[About this exercise] Reproduce word for word the lines between those holding "Diabetes Program" and "Epilepsy Surgery", inclusive, and nothing else from the data below.

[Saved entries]
- - -

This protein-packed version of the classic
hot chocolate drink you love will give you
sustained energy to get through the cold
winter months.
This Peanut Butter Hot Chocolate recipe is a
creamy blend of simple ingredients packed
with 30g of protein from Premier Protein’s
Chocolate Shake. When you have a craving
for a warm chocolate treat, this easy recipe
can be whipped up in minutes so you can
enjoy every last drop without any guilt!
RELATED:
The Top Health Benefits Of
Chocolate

- - -

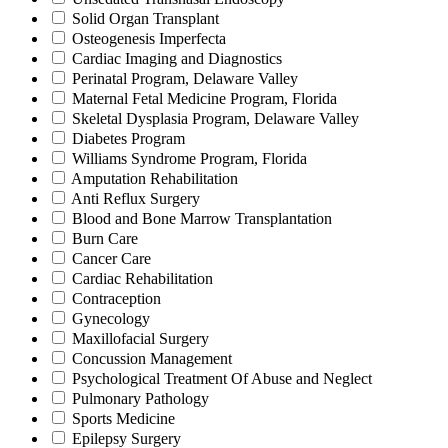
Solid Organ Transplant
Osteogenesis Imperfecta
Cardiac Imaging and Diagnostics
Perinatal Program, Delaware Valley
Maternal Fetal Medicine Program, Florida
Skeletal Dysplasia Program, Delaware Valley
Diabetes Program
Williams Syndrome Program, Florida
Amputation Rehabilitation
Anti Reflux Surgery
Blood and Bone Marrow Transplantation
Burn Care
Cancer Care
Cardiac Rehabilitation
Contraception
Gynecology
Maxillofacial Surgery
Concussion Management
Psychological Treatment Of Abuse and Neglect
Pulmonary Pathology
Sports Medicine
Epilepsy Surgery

- - -

[Solution to this task]
Diabetes Program
Williams Syndrome Program, Florida
Amputation Rehabilitation
Anti Reflux Surgery
Blood and Bone Marrow Transplantation
Burn Care
Cancer Care
Cardiac Rehabilitation
Contraception
Gynecology
Maxillofacial Surgery
Concussion Management
Psychological Treatment Of Abuse and Neglect
Pulmonary Pathology
Sports Medicine
Epilepsy Surgery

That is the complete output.